Rewrite the stretch from the start of the records through the line containing "НОВОСТИ — ЧЕТВЕРГ, 11 СЕНТЯБРЯ 2025, 14:11 —", replacing "Tricolor" with "Verde" and leaving everything else unchanged.

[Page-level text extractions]
Start of Block
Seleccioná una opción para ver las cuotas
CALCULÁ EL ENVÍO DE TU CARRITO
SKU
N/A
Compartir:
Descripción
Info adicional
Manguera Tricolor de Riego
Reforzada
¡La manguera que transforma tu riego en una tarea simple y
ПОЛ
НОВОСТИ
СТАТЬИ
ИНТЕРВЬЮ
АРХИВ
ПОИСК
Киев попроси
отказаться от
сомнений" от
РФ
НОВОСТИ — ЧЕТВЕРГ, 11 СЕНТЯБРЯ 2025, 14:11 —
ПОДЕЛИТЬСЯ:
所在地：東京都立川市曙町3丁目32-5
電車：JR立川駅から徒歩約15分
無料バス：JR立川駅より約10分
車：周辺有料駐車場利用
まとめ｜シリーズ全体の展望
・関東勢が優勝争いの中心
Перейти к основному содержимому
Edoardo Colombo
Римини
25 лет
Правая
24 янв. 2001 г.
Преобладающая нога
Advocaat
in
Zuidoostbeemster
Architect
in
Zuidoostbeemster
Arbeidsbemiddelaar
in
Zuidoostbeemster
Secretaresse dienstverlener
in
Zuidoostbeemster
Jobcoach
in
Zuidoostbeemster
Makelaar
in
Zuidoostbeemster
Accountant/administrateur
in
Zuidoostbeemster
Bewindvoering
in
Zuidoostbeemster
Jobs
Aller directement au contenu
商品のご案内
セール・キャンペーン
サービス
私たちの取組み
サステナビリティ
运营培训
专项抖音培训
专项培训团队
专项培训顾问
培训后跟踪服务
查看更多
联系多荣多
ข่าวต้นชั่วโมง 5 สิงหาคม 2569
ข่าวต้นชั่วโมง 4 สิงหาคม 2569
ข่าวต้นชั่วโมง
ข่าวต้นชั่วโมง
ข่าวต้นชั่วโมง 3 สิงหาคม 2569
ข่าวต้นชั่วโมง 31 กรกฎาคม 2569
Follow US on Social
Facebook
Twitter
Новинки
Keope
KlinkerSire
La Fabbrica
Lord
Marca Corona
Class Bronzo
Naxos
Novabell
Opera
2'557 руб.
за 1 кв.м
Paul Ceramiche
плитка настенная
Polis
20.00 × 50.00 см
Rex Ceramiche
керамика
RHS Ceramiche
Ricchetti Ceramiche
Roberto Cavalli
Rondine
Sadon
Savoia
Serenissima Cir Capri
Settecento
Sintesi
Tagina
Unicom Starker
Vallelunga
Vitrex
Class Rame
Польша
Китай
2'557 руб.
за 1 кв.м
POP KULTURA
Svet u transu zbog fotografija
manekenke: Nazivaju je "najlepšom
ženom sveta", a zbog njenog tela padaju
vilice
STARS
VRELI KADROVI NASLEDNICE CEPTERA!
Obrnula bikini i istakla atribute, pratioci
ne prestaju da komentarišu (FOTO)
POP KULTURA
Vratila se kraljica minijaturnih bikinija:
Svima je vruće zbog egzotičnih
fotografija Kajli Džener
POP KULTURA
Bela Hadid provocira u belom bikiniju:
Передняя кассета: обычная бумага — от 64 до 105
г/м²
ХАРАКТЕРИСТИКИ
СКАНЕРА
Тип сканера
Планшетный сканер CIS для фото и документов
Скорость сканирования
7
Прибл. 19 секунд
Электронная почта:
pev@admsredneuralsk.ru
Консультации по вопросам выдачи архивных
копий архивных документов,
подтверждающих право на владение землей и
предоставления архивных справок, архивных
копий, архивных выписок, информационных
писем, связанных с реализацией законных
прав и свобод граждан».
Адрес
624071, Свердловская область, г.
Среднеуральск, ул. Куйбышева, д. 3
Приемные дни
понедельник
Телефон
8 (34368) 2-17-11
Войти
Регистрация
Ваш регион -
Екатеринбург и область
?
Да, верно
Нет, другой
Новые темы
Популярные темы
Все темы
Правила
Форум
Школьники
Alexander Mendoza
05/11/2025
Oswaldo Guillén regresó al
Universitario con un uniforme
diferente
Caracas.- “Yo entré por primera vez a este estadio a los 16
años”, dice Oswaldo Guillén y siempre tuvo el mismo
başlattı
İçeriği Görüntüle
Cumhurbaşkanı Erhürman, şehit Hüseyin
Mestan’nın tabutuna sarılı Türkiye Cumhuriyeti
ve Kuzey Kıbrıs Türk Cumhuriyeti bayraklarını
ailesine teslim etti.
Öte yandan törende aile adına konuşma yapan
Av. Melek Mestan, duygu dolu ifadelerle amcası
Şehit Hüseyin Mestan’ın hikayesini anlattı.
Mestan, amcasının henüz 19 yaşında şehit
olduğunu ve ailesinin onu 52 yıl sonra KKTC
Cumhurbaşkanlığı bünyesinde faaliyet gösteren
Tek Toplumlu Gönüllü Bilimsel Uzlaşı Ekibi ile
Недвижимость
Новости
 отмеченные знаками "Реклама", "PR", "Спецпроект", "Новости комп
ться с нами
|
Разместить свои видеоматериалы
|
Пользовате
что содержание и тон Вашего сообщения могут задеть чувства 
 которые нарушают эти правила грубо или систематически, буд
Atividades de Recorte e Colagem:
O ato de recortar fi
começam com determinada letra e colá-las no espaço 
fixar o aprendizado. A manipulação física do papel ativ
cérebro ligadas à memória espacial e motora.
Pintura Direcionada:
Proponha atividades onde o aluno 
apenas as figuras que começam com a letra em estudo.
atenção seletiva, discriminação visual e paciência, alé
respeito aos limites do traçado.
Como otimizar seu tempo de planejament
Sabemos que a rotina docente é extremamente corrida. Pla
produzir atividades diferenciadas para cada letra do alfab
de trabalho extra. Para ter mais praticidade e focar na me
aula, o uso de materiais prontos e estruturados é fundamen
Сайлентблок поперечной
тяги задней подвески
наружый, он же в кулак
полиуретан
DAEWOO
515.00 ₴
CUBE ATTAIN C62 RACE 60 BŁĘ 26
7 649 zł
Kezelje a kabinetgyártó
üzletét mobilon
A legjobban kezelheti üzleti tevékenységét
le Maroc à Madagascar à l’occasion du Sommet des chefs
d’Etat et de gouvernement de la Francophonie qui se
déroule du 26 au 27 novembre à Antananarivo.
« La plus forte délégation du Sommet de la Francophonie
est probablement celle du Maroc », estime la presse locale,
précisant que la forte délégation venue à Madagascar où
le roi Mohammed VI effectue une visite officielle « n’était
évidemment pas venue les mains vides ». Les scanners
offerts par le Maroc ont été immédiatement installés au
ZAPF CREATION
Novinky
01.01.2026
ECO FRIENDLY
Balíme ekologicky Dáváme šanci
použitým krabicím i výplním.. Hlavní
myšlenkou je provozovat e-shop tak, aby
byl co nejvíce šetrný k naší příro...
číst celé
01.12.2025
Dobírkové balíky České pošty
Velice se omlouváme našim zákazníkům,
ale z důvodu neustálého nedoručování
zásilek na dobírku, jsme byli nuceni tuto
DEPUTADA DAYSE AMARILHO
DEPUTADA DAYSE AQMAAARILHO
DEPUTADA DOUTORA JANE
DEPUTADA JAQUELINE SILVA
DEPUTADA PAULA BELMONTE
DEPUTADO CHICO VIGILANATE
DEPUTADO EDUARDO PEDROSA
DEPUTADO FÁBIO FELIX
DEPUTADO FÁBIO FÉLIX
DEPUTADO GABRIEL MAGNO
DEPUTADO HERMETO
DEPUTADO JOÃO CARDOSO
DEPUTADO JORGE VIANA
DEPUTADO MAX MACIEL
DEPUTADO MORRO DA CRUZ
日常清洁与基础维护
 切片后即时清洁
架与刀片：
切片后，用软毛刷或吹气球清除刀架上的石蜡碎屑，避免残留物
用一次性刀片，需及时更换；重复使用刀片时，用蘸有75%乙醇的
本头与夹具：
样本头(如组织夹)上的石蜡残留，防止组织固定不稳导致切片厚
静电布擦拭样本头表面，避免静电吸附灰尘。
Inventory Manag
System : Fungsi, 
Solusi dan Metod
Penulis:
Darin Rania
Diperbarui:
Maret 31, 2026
End of Block
-- Response area --
Seleccioná una opción para ver las cuotas
CALCULÁ EL ENVÍO DE TU CARRITO
SKU
N/A
Compartir:
Descripción
Info adicional
Manguera Verde de Riego
Reforzada
¡La manguera que transforma tu riego en una tarea simple y
ПОЛ
НОВОСТИ
СТАТЬИ
ИНТЕРВЬЮ
АРХИВ
ПОИСК
Киев попроси
отказаться от
сомнений" от
РФ
НОВОСТИ — ЧЕТВЕРГ, 11 СЕНТЯБРЯ 2025, 14:11 —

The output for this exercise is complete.